Cf. International Union, United Automobile, Aerospace and Agricultural Implement Workers of America v. Keystone Consolidated Industries, Inc., 793 F.2d 810 (7th Cir. 1986) ("suits to enforce pension rights obtained under a collective bargaining agreement may be brought under ERISA, 29 U.S.C. § 1132, or under § 301 of the Labor-Management Relations Act ("LMRA"), 29 U.S.C. § 185") (emphasis added).
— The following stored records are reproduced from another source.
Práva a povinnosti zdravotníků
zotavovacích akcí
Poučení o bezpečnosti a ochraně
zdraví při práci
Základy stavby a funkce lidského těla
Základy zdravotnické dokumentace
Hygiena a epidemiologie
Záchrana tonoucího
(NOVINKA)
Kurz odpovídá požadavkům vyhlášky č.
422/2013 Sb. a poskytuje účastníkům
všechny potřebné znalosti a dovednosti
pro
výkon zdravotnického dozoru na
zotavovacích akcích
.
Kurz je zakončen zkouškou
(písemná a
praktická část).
In this case, the dispute is controlled by the specific terms of the pension plan and the duties of interpreting those terms should not be designated to an arbitrator. Thus, we conclude that the Unions are seeking arbitration of claims which are not, on their face, governed by the CBA. Accordingly, since the Court finds no genuine issues of material fact and concludes that disputes over specific pension benefit claims as opposed to disputes over the continued existence of the Plan were not intended to be arbitrated under the CBA, we grant Nabisco's motion for summary judgment and deny the Unions' motion for the same. It is so ordered.